‘C’ you soon! That’s right, the C-suite is set for a comeback. Recent benchmark data shows positive trends for executive hiring. ExecNet’s Executive Job Creation Index (EJCI) showed the rate of employers adding executive jobs in the next six months outpaced those planning to eliminate or postpone filling top roles. And Boyden Executive Outlook has revealed increases in upper management hiring in several major industries.
In the meantime, current CEOs are hanging on to their seats. According to the latest report on CEO turnover by Challenger, Gray & Christmas, Inc., the pace of CEO departures in 2010 is virtually even with 2009.
Yet before we get too caught up in retaining, increasing or adding to C-level talent, we would all benefit from asking a much more basic question first: what should top execs be good at doing, anyway?
What does a CEO do? Alright, insert jokes and sarcastic comments here. Recent events and publicity has certainly left one or two CEOs with a bum rap.
A CEO… fuels the subprime mortgage bubble, hedges against it, gets bailed out, pays out record bonuses, documents it all in emails. (Loyd Blankenfein, CEO, Goldman Sachs)
A CEO… oversees 4.9 million barrels of crude environmental disaster, promises to clean it all up, complains about the toll it’s taking on him, tells Congress “don’t look at me.” (Tony Hayword, former CEO, BP)
A CEO… has inappropriate conduct around reality TV stars, gets caught, gets fired, gets $35 million and a cool gig at his friend’s company. (Mark Hurd, former CEO, HP)
Not the most flattering track record. And it probably doesn’t help that all of your working life, the tasks and timetables of your company’s CEO have always been somewhat mysterious. From the outside, it often looks like a CEO yaks on the phone or in meetings all day without producing anything tangible.
So what does a CEO actually do? Or better still, what does a CEO do well?
Steve Tobak, a former senior executive himself and managing partner of Invisor Consulting, passed along some sage advice he once received from a VC, who in turn received the same advice 25 years earlier, and I am now passing on to you.
According to the elder VC, a good CEO delegates just about everything to the management team. Or as Sean Silverthorne explains, a CEO must prioritize time and do only what the CEO can do.

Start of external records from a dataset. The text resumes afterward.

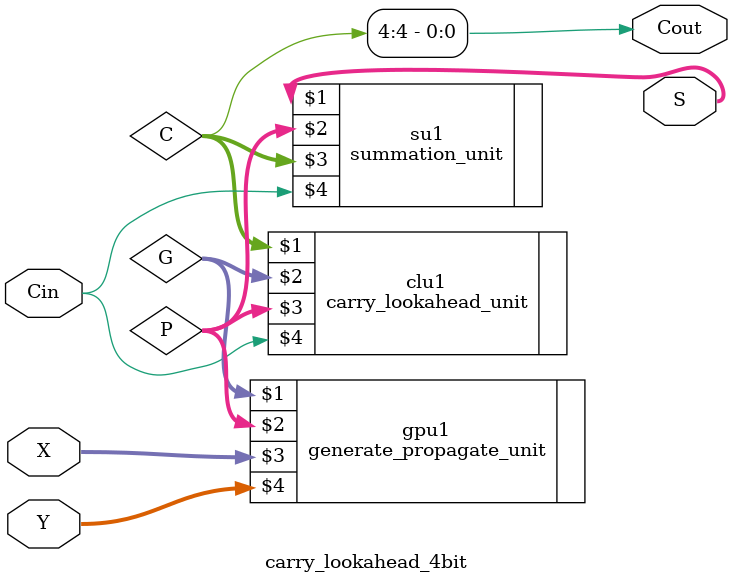
<source format=v>
`timescale 1ns / 1 ps
module carry_lookahead_4bit(Cout,S,X,Y,Cin);
output wire Cout; // C_4 for a 4-bit adder
output wire [3:0] S; // final 4-bit sum vector
input wire [3:0] X,Y; // 4-bit addends
input wire Cin; // input carry in
wire [3:0] G, P; 
wire [4:1] C;
generate_propagate_unit gpu1(G,P,X,Y);
carry_lookahead_unit clu1(C,G,P,Cin);
summation_unit su1(S,P,C,Cin);
assign Cout = C[4];
endmodule

</source>
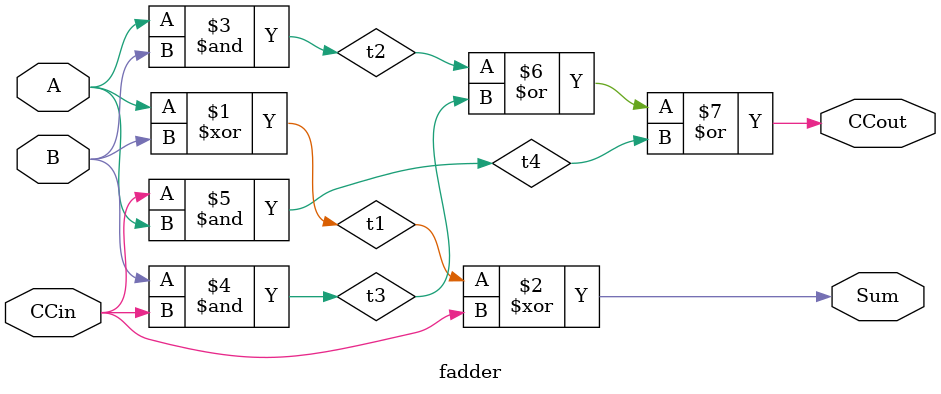
<source format=v>
module add_sub_4 (A, B, Cin, Sum, Cout);
    input [3:0] A, B;
    input Cin;
    output [3:0] Sum;
    output Cout;
    wire t1,t2,t3,t4,t5,t6,t7;


          xor x3(t3,B[0],Cin);
          xor x4(t4,B[1],Cin);
          xor x5(t5,B[2],Cin);
          xor x6(t6,B[3],Cin);
          fadder f5(A[0],t3,Cin,Sum[0],t1);
          fadder f6(A[1],t4,t1,Sum[1],t2);
          fadder f7(A[2],t5,t2,Sum[2],t3);
          fadder f8(A[3],t6,t3,Sum[3],Cout);  
endmodule   



module fadder (A, B, CCin, Sum, CCout);
    input A, B;
    input CCin;
    output Sum;
    output CCout;
    wire t1,t2,t3,t4;
  xor x1(t1,A,B);
  xor x2(Sum,t1,CCin);
  and g1(t2,A,B);
  and g2(t3,B,CCin);
  and g3(t4,CCin,A);
  or  g4(CCout,t2,t3,t4);  
endmodule

</source>
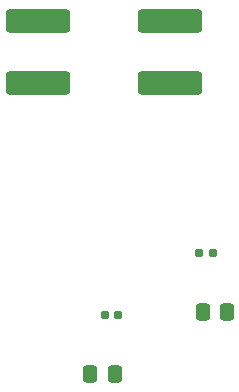
<source format=gbr>
%TF.GenerationSoftware,KiCad,Pcbnew,8.0.0*%
%TF.CreationDate,2024-04-22T22:36:35-07:00*%
%TF.ProjectId,rat-v2,7261742d-7632-42e6-9b69-6361645f7063,rev?*%
%TF.SameCoordinates,Original*%
%TF.FileFunction,Paste,Bot*%
%TF.FilePolarity,Positive*%
%FSLAX46Y46*%
G04 Gerber Fmt 4.6, Leading zero omitted, Abs format (unit mm)*
G04 Created by KiCad (PCBNEW 8.0.0) date 2024-04-22 22:36:35*
%MOMM*%
%LPD*%
G01*
G04 APERTURE LIST*
G04 Aperture macros list*
%AMRoundRect*
0 Rectangle with rounded corners*
0 $1 Rounding radius*
0 $2 $3 $4 $5 $6 $7 $8 $9 X,Y pos of 4 corners*
0 Add a 4 corners polygon primitive as box body*
4,1,4,$2,$3,$4,$5,$6,$7,$8,$9,$2,$3,0*
0 Add four circle primitives for the rounded corners*
1,1,$1+$1,$2,$3*
1,1,$1+$1,$4,$5*
1,1,$1+$1,$6,$7*
1,1,$1+$1,$8,$9*
0 Add four rect primitives between the rounded corners*
20,1,$1+$1,$2,$3,$4,$5,0*
20,1,$1+$1,$4,$5,$6,$7,0*
20,1,$1+$1,$6,$7,$8,$9,0*
20,1,$1+$1,$8,$9,$2,$3,0*%
G04 Aperture macros list end*
%ADD10RoundRect,0.249999X-2.450001X0.737501X-2.450001X-0.737501X2.450001X-0.737501X2.450001X0.737501X0*%
%ADD11RoundRect,0.250000X0.337500X0.475000X-0.337500X0.475000X-0.337500X-0.475000X0.337500X-0.475000X0*%
%ADD12RoundRect,0.155000X0.212500X0.155000X-0.212500X0.155000X-0.212500X-0.155000X0.212500X-0.155000X0*%
%ADD13RoundRect,0.155000X-0.212500X-0.155000X0.212500X-0.155000X0.212500X0.155000X-0.212500X0.155000X0*%
G04 APERTURE END LIST*
D10*
%TO.C,C18*%
X88750000Y-103362500D03*
X88750000Y-108637500D03*
%TD*%
%TO.C,C17*%
X77500000Y-103362500D03*
X77500000Y-108637500D03*
%TD*%
D11*
%TO.C,C14*%
X93537500Y-128000000D03*
X91462500Y-128000000D03*
%TD*%
D12*
%TO.C,C15*%
X84317500Y-128250000D03*
X83182500Y-128250000D03*
%TD*%
D13*
%TO.C,C16*%
X91182500Y-123000000D03*
X92317500Y-123000000D03*
%TD*%
D11*
%TO.C,C13*%
X84037500Y-133250000D03*
X81962500Y-133250000D03*
%TD*%
M02*

</source>
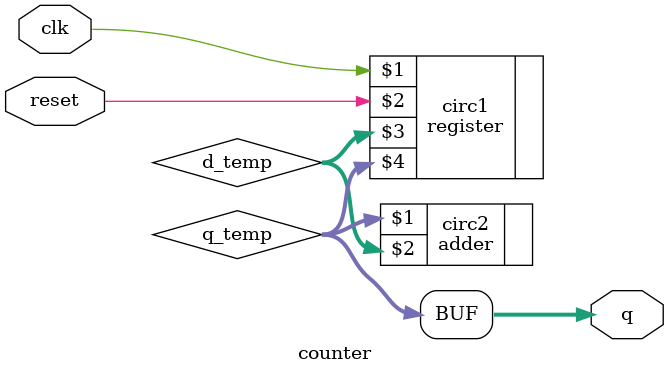
<source format=v>
module counter (
    input wire clk,
    input wire reset,
    output wire [6:0] q
);

wire [6:0] q_temp,d_temp;
register circ1(clk,reset,d_temp,q_temp);
adder circ2(q_temp,d_temp);

assign q = q_temp;
    
endmodule
</source>
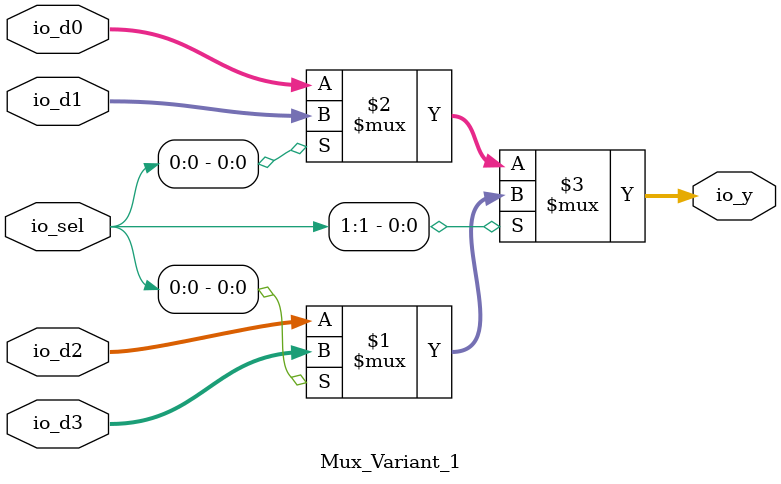
<source format=sv>
module Mux_Variant_1(	// \\src\\main\\scala\\Main.scala:3:7
  input  [3:0] io_d0,	// \\src\\main\\scala\\Main.scala:4:14
               io_d1,	// \\src\\main\\scala\\Main.scala:4:14
               io_d2,	// \\src\\main\\scala\\Main.scala:4:14
               io_d3,	// \\src\\main\\scala\\Main.scala:4:14
  input  [1:0] io_sel,	// \\src\\main\\scala\\Main.scala:4:14
  output [3:0] io_y	// \\src\\main\\scala\\Main.scala:4:14
);

  assign io_y = io_sel[1] ? (io_sel[0] ? io_d3 : io_d2) : io_sel[0] ? io_d1 : io_d0;	// \\src\\main\\scala\\Main.scala:3:7, :14:{14,21,29,36}, :15:29
endmodule


// ----- 8< ----- FILE "verification�ver\layers-Mux_Variant_1-Verification-Cover.sv" ----- 8< -----

// Generated by CIRCT firtool-1.114.1
`include "verification\layers-Mux_Variant_1-Verification.sv"
`ifndef layers_Mux_Variant_1_Verification_Cover
`define layers_Mux_Variant_1_Verification_Cover	// <stdin>:12:5
`endif // layers_Mux_Variant_1_Verification_Cover	// <stdin>:12:5

// ----- 8< ----- FILE "verification�sume\layers-Mux_Variant_1-Verification-Assume.sv" ----- 8< -----

// Generated by CIRCT firtool-1.114.1
`include "verification\layers-Mux_Variant_1-Verification.sv"
`ifndef layers_Mux_Variant_1_Verification_Assume
`define layers_Mux_Variant_1_Verification_Assume	// <stdin>:11:5
`endif // layers_Mux_Variant_1_Verification_Assume	// <stdin>:11:5

// ----- 8< ----- FILE "verification�sert\layers-Mux_Variant_1-Verification-Assert.sv" ----- 8< -----

// Generated by CIRCT firtool-1.114.1
`include "verification\layers-Mux_Variant_1-Verification.sv"
`ifndef layers_Mux_Variant_1_Verification_Assert
`define layers_Mux_Variant_1_Verification_Assert	// <stdin>:10:5
`endif // layers_Mux_Variant_1_Verification_Assert	// <stdin>:10:5

// ----- 8< ----- FILE "verification\layers-Mux_Variant_1-Verification.sv" ----- 8< -----

// Generated by CIRCT firtool-1.114.1
`ifndef layers_Mux_Variant_1_Verification
`define layers_Mux_Variant_1_Verification	// <stdin>:9:3
`endif // layers_Mux_Variant_1_Verification	// <stdin>:9:3

</source>
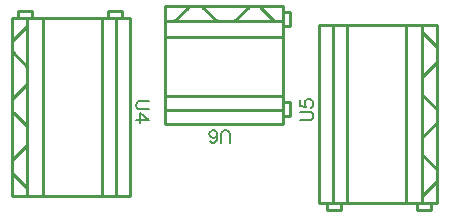
<source format=gto>
G04 Layer: TopSilkLayer*
G04 EasyEDA v6.4.5, 2020-09-16T10:22:01--6:00*
G04 ded4796badf941d083ba3d0fd9e507c2,10*
G04 Gerber Generator version 0.2*
G04 Scale: 100 percent, Rotated: No, Reflected: No *
G04 Dimensions in inches *
G04 leading zeros omitted , absolute positions ,2 integer and 4 decimal *
%FSLAX24Y24*%
%MOIN*%
G90*
G70D02*

%ADD10C,0.010000*%
%ADD13C,0.006000*%

%LPD*%
G54D10*
G01X9164Y3120D02*
G01X5270Y3120D01*
G01X9164Y3120D02*
G01X9164Y7057D01*
G01X9152Y7057D02*
G01X5235Y7057D01*
G01X5235Y3120D02*
G01X5235Y7057D01*
G01X9164Y4050D02*
G01X5235Y4050D01*
G01X9400Y3399D02*
G01X9163Y3399D01*
G01X9400Y3867D02*
G01X9400Y3399D01*
G01X9163Y3867D02*
G01X9400Y3867D01*
G01X9400Y6850D02*
G01X9400Y6399D01*
G01X9163Y6399D01*
G01X9163Y6850D02*
G01X9400Y6850D01*
G01X5551Y6561D02*
G01X5993Y7003D01*
G01X5993Y7042D01*
G01X6483Y7042D02*
G01X6964Y6561D01*
G01X7013Y6561D01*
G01X7543Y6561D02*
G01X8023Y7041D01*
G01X8023Y7042D01*
G01X8413Y7042D02*
G01X8883Y6572D01*
G01X8883Y6561D01*
G01X9164Y6561D02*
G01X5235Y6561D01*
G01X9164Y6021D02*
G01X9151Y6035D01*
G01X5235Y6035D01*
G01X9164Y3581D02*
G01X5235Y3581D01*
G01X4079Y6664D02*
G01X4079Y735D01*
G01X4079Y6664D02*
G01X142Y6664D01*
G01X142Y6652D02*
G01X142Y747D01*
G01X4079Y735D02*
G01X142Y735D01*
G01X3150Y6664D02*
G01X3150Y735D01*
G01X3800Y6900D02*
G01X3800Y6663D01*
G01X3332Y6900D02*
G01X3800Y6900D01*
G01X3332Y6663D02*
G01X3332Y6900D01*
G01X350Y6900D02*
G01X800Y6900D01*
G01X800Y6663D01*
G01X350Y6663D02*
G01X350Y6900D01*
G01X4079Y3926D02*
G01X4079Y3436D01*
G01X638Y2443D02*
G01X157Y1962D01*
G01X157Y1923D01*
G01X157Y1463D02*
G01X627Y993D01*
G01X638Y993D01*
G01X638Y3051D02*
G01X196Y3493D01*
G01X157Y3493D01*
G01X157Y3983D02*
G01X638Y4464D01*
G01X638Y4513D01*
G01X638Y5043D02*
G01X158Y5523D01*
G01X157Y5523D01*
G01X157Y5913D02*
G01X627Y6383D01*
G01X638Y6383D01*
G01X638Y756D02*
G01X638Y6634D01*
G01X1178Y6664D02*
G01X1164Y6651D01*
G01X1164Y735D01*
G01X3618Y6664D02*
G01X3618Y735D01*
G01X10370Y485D02*
G01X10370Y6414D01*
G01X10370Y485D02*
G01X14307Y485D01*
G01X14307Y497D02*
G01X14307Y6402D01*
G01X10370Y6414D02*
G01X14307Y6414D01*
G01X11300Y485D02*
G01X11300Y6414D01*
G01X10649Y250D02*
G01X10649Y486D01*
G01X11117Y250D02*
G01X10649Y250D01*
G01X11117Y486D02*
G01X11117Y250D01*
G01X14100Y250D02*
G01X13649Y250D01*
G01X13649Y486D01*
G01X14100Y486D02*
G01X14100Y250D01*
G01X10370Y3223D02*
G01X10370Y3713D01*
G01X13811Y4706D02*
G01X14292Y5187D01*
G01X14292Y5226D01*
G01X14292Y5686D02*
G01X13822Y6156D01*
G01X13811Y6156D01*
G01X13811Y4098D02*
G01X14253Y3656D01*
G01X14292Y3656D01*
G01X14292Y3166D02*
G01X13811Y2685D01*
G01X13811Y2636D01*
G01X13811Y2106D02*
G01X14291Y1626D01*
G01X14292Y1626D01*
G01X14292Y1236D02*
G01X13822Y766D01*
G01X13811Y766D01*
G01X13811Y6393D02*
G01X13811Y515D01*
G01X13271Y485D02*
G01X13285Y498D01*
G01X13285Y6414D01*
G01X10831Y485D02*
G01X10831Y6414D01*
G54D13*
G01X7400Y2496D02*
G01X7400Y2803D01*
G01X7380Y2863D01*
G01X7339Y2905D01*
G01X7277Y2925D01*
G01X7235Y2925D01*
G01X7175Y2905D01*
G01X7134Y2863D01*
G01X7114Y2803D01*
G01X7114Y2496D01*
G01X6732Y2557D02*
G01X6753Y2515D01*
G01X6814Y2496D01*
G01X6856Y2496D01*
G01X6917Y2515D01*
G01X6957Y2578D01*
G01X6978Y2680D01*
G01X6978Y2782D01*
G01X6957Y2863D01*
G01X6917Y2905D01*
G01X6856Y2925D01*
G01X6835Y2925D01*
G01X6773Y2905D01*
G01X6732Y2863D01*
G01X6713Y2803D01*
G01X6713Y2782D01*
G01X6732Y2721D01*
G01X6773Y2680D01*
G01X6835Y2659D01*
G01X6856Y2659D01*
G01X6917Y2680D01*
G01X6957Y2721D01*
G01X6978Y2782D01*
G01X4703Y3900D02*
G01X4396Y3900D01*
G01X4336Y3880D01*
G01X4294Y3838D01*
G01X4275Y3776D01*
G01X4275Y3736D01*
G01X4294Y3675D01*
G01X4336Y3634D01*
G01X4396Y3613D01*
G01X4703Y3613D01*
G01X4703Y3273D02*
G01X4417Y3478D01*
G01X4417Y3171D01*
G01X4703Y3273D02*
G01X4275Y3273D01*
G01X9746Y3250D02*
G01X10052Y3250D01*
G01X10114Y3269D01*
G01X10155Y3311D01*
G01X10175Y3373D01*
G01X10175Y3413D01*
G01X10155Y3475D01*
G01X10114Y3515D01*
G01X10052Y3536D01*
G01X9746Y3536D01*
G01X9746Y3917D02*
G01X9746Y3711D01*
G01X9930Y3692D01*
G01X9910Y3711D01*
G01X9889Y3773D01*
G01X9889Y3834D01*
G01X9910Y3896D01*
G01X9950Y3936D01*
G01X10011Y3957D01*
G01X10052Y3957D01*
G01X10114Y3936D01*
G01X10155Y3896D01*
G01X10175Y3834D01*
G01X10175Y3773D01*
G01X10155Y3711D01*
G01X10135Y3692D01*
G01X10093Y3671D01*
M00*
M02*

</source>
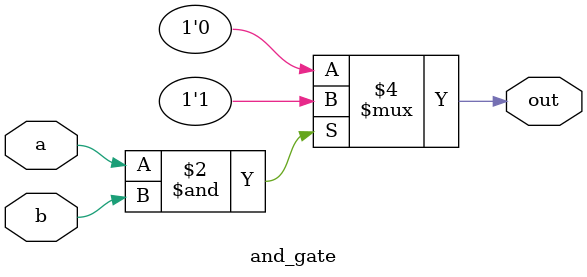
<source format=v>

module and_gate( 
    input a, 
    input b, 
    output out );

    // assing the AND of a and b to out
 always @ (a or b)
 if(a & b)
 out = 1'b1;
 else
 out = 1'b0;

endmodule

</source>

This is where many top executives have trouble transitioning to the role of CEO. Top execs plan their time by figuring out top priorities, then determining who is best equipped to implement them. Too often the answer is, “Me.” Even if this is true, being top dog requires holding yourself back from taking on other functions, distributing responsibilities and focusing on only the unique role of CEO. Many CEOs who have been great number twos flounder as number one because they rose to CEO by being very good at getting things done themselves. Now it’s time to get others to get things done.
A good CEO steps back and focuses on 3 key things:
- Sets the overall vision and strategy of the company and communicates it to all stakeholders. Doesn’t pull it out of his you-know-what, as some do, but determines a unique market position.
- Makes sure there is always enough cash in the bank. Sets, oversees and drives the operating and financial model for the company, including profit, expense and growth targets.
- Recruits, hires and retains the very best talent for the company. Ensures the management team is motivated, aligned and held accountable to achieve the company’s strategic and operating goals.
Did that third point catch your attention? I hope so! Recruiting is and should be a focal point for the most effective CEOs! Which is all the more reason to present yourself as a strategic business partner as well as a recruiter.
So whether you’re recruiting, hiring or working with a top CEO, make sure he or she can delegate responsibilities and do it with confidence into your forward-thinking, business-savvy, intelligent recruiting hands.